For China, so far, any benefits are murkier. The Russian leader, whom many in China have dubbed “Putin the Great,” helped China save face at the opening of the Beijing Olympics. With major Western powers staging a boycott of the Games, Mr. Putin was Mr. Xi’s only true VIP guest.

In return, Mr. Putin sought China’s support for Russia’s opposition to any expansion by the North Atlantic Treaty Organization, a key demand in Moscow’s standoff with the U.S.-led coalition over Ukraine.

In meeting with Mr. Xi before attending the opening ceremony of the Olympics, say the people close to Beijing’s foreign-policy establishment, the Russian leader shared his grievances against the U.S.—complaints they say deeply resonated with a Chinese leader who has accused Washington of trying to build cliques to hurt China. But Mr. Putin left his plans for Ukraine out of the conversation, the people said.

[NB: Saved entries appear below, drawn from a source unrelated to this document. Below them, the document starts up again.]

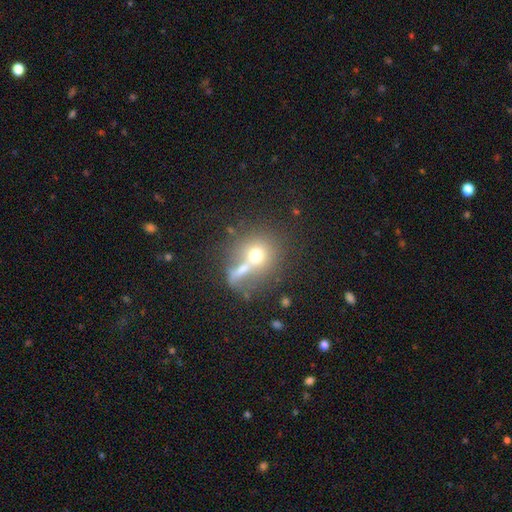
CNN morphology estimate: Smooth or featured?
  - smooth: 65% *
  - featured or disk: 21%
  - star or artifact: 14%
How rounded?
  - round: 82% *
  - in between: 16%
  - cigar-shaped: 2%
Merging?
  - merger: 44% *
  - none: 38%
  - minor disturbance: 10%
  - major disturbance: 7%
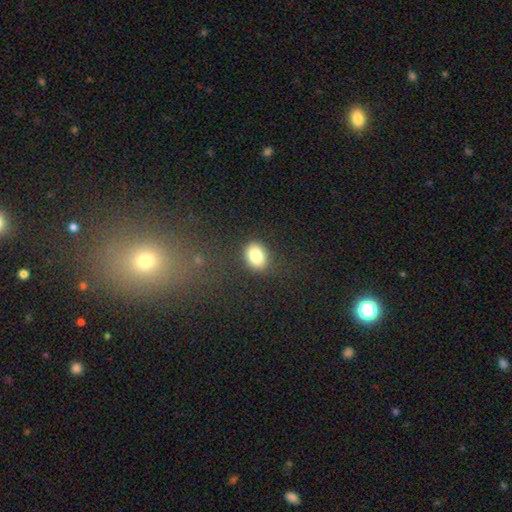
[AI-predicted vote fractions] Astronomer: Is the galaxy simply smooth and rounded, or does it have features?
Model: smooth — 83%.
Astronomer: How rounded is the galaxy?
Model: in between — 62% (runner-up: round, 37%).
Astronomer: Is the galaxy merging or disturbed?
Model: none — 83%.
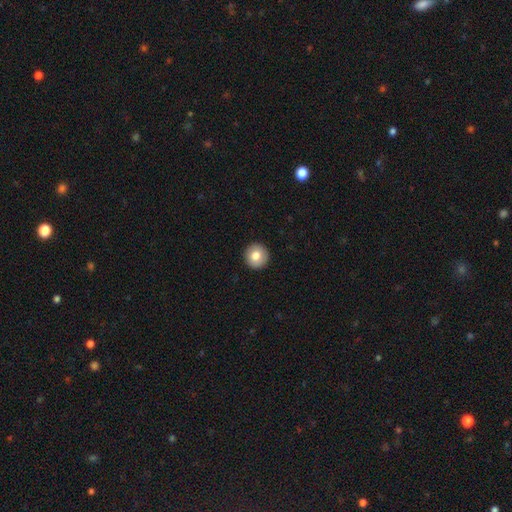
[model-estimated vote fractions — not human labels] A smooth galaxy with no disk features (81%) that is round (95%).

Vote fractions:
- Smooth or featured? smooth: 81% / featured or disk: 11% / star or artifact: 8%
- How rounded? round: 95% / in between: 4% / cigar-shaped: 1%
- Merging? none: 93% / minor disturbance: 5% / major disturbance: 1% / merger: 1%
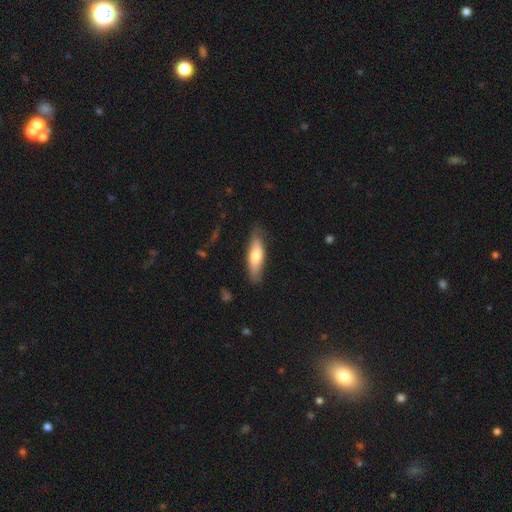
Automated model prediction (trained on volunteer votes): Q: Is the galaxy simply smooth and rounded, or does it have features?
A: smooth — 69%.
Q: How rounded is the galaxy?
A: cigar-shaped — 57%.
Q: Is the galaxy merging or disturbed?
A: none — 80%.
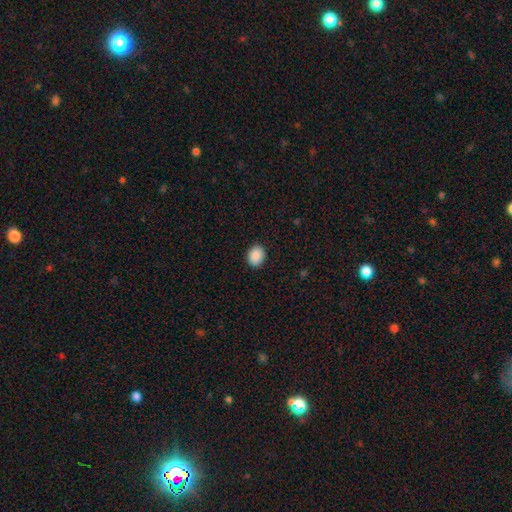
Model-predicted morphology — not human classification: A smooth galaxy with no disk features (90%) that is in between round and cigar-shaped (53%). Merging: none (90%).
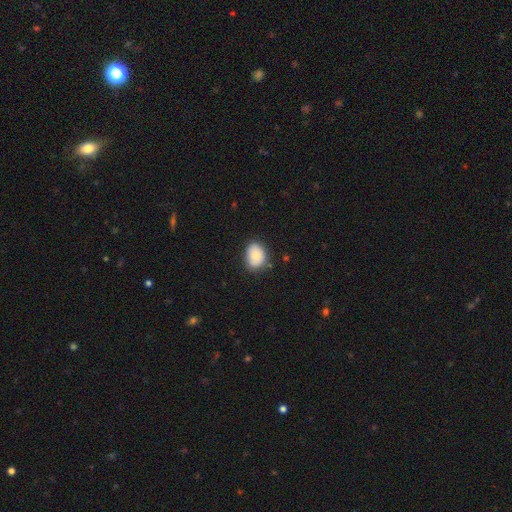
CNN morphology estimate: A smooth galaxy with no disk features (81%) that is in between round and cigar-shaped (69%). Merging: none (74%).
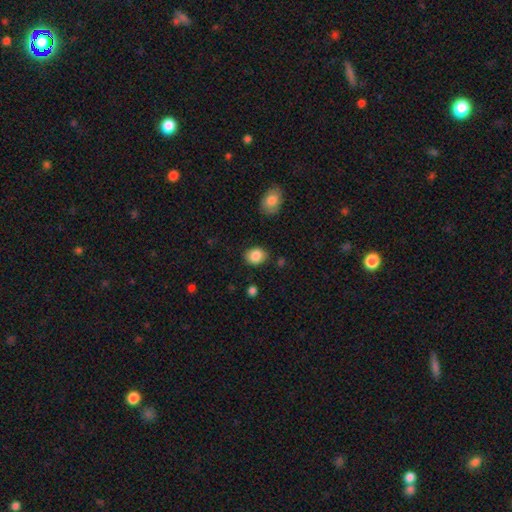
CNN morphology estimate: Smooth or featured?
  - smooth: 86% *
  - star or artifact: 8%
  - featured or disk: 6%
How rounded?
  - in between: 54% *
  - round: 45%
  - cigar-shaped: 1%
Merging?
  - none: 84% *
  - minor disturbance: 11%
  - major disturbance: 3%
  - merger: 2%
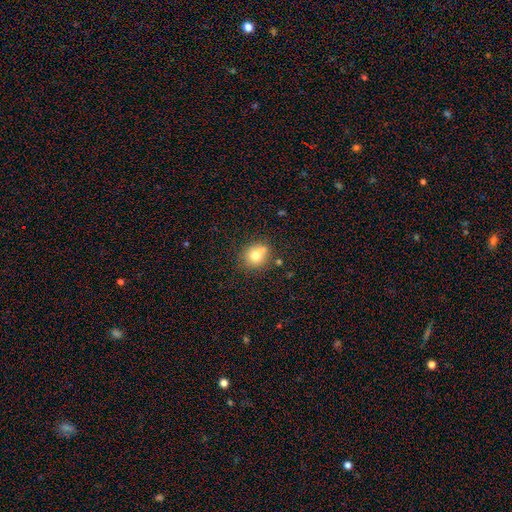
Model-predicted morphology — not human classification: Smooth or featured? Predicted: smooth (p=0.75). How rounded? Predicted: round (p=0.76). Merging? Predicted: none (p=0.65).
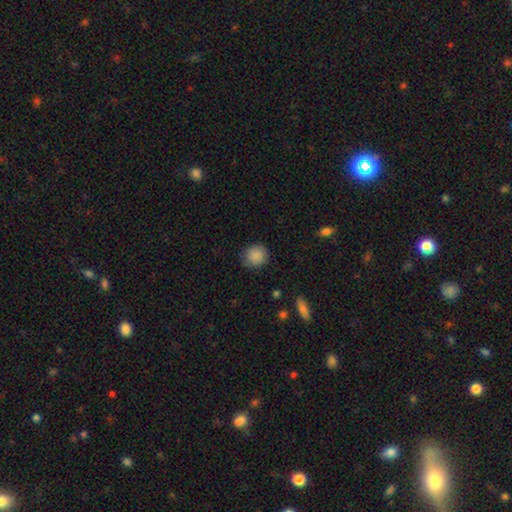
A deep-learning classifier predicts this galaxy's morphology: This is clearly a smooth galaxy (88%). How rounded: clearly round (87%). Merging: clearly none (84%).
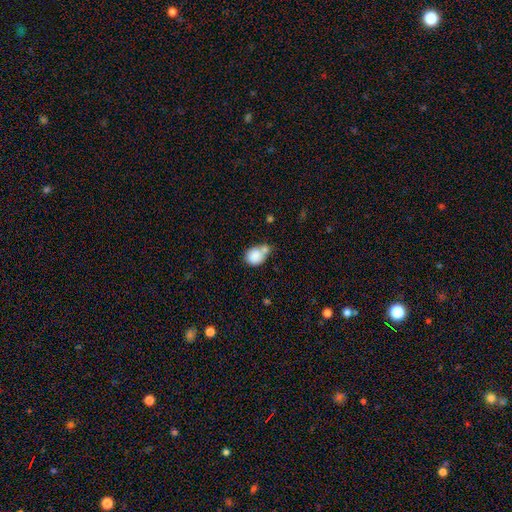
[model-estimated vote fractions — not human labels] Morphology: type=smooth (84%); roundness=round (61%); merging=merger (43%).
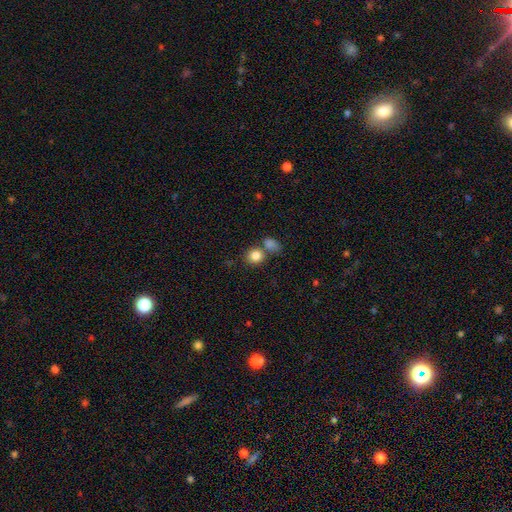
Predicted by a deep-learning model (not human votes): Smooth or featured? smooth (84%)
How rounded? round (78%)
Merging? none (57%)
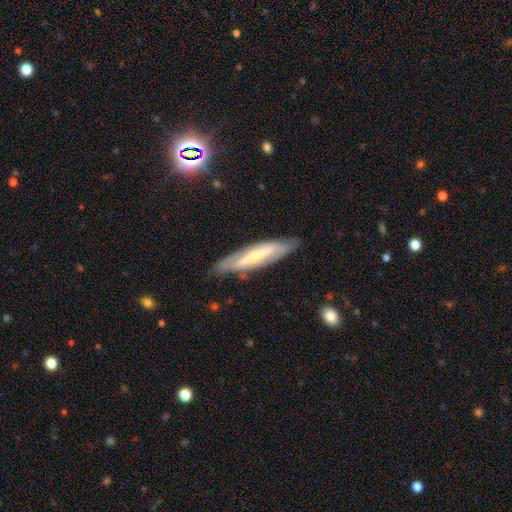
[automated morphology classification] Smooth or featured: featured or disk — 69% (smooth — 25%)
Edge-on disk: no — 53% (yes — 47%)
Merging: none — 83% (minor disturbance — 12%)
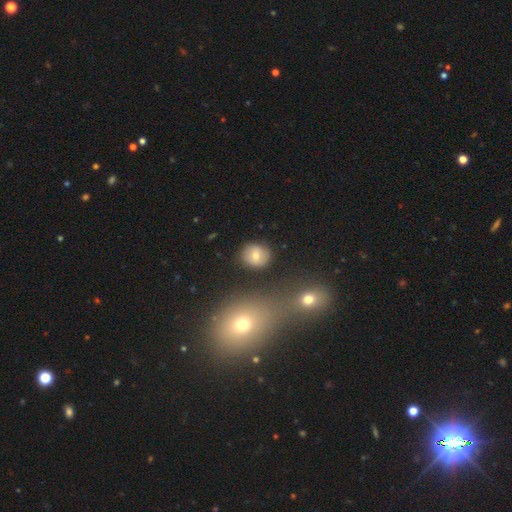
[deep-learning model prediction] This is likely a smooth galaxy (71%). How rounded: likely round (80%). Merging: clearly none (85%).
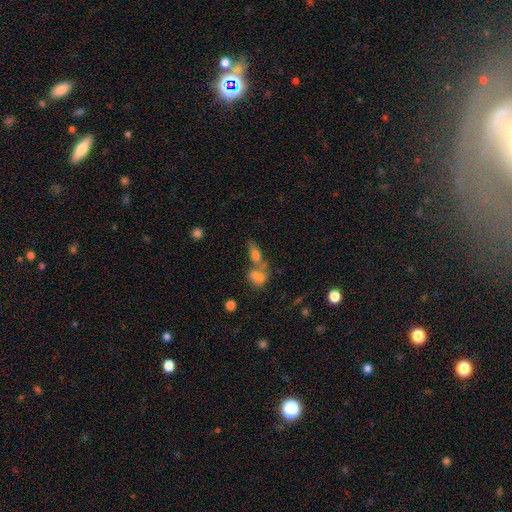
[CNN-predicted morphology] Smooth or featured?
  - smooth: 57% *
  - featured or disk: 28%
  - star or artifact: 15%
How rounded?
  - in between: 66% *
  - cigar-shaped: 18%
  - round: 17%
Merging?
  - merger: 50% *
  - none: 35%
  - minor disturbance: 9%
  - major disturbance: 6%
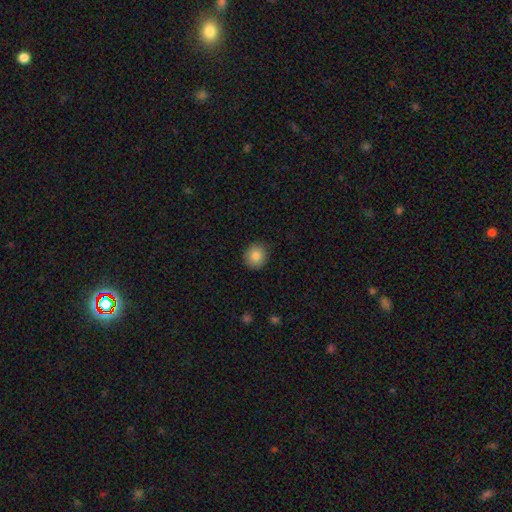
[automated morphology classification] type=smooth (85%); roundness=round (88%); merging=none (89%).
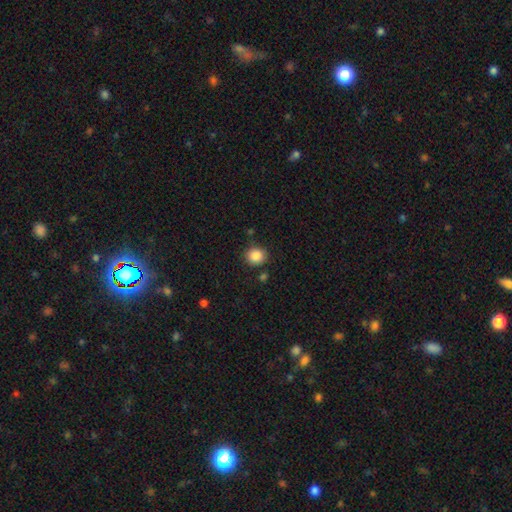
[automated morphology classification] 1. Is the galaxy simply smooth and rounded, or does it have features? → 87% smooth, 9% star or artifact, 3% featured or disk.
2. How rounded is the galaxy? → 86% round, 13% in between, 1% cigar-shaped.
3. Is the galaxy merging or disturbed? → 83% none, 10% minor disturbance, 4% merger, 3% major disturbance.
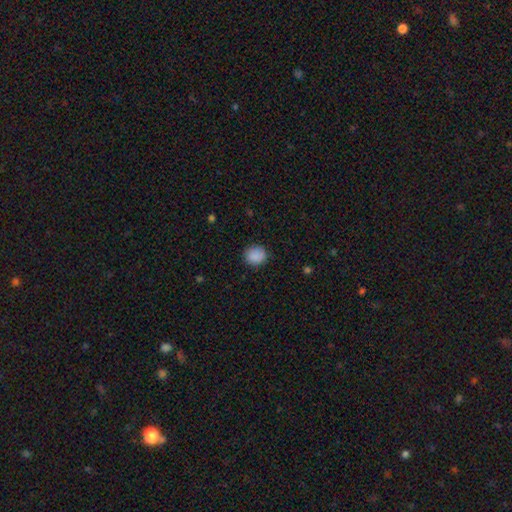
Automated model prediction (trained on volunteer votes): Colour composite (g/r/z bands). It shows a smooth galaxy with no disk features (88%) that is round (75%). Merging: none (84%).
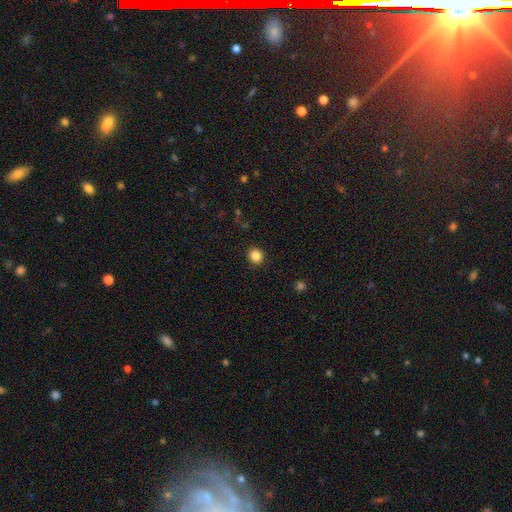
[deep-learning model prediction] Smooth or featured? smooth (85%)
How rounded? round (86%)
Merging? none (91%)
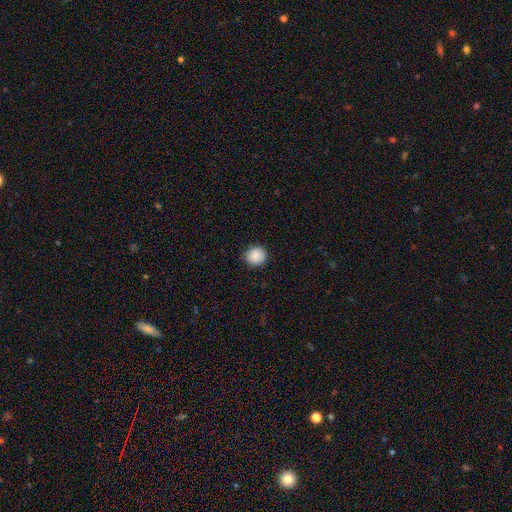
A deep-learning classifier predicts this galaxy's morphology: smooth 89%, star or artifact 8%, featured or disk 3%. Down the decision tree: how rounded — round (91%); merging — none (90%).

The two leaders then issued an extraordinary joint declaration that brought the China-Russia relationship to its closest point since the early years of the Cold War after World War II. Presenting a united front against the U.S.-led West, its statement didn’t mention Ukraine. After Mr. Putin left, China’s top leaders huddled behind closed doors for days trying to form a response to the brewing Ukraine crisis.

In recent days, Beijing’s response has been vacillating between more clearly opposing an invasion and providing moral support for Moscow’s security concerns, all the while continuing to blame the U.S. and its allies for hyping the threats from Russia.

“For now, the strategy is, ‘all talk, little action,’” said one of the people close to Beijing’s foreign-policy establishment. Beijing has taken some modest steps to help Russia. On Thursday, it lifted restrictions on Russian wheat imports that had been in place for decades.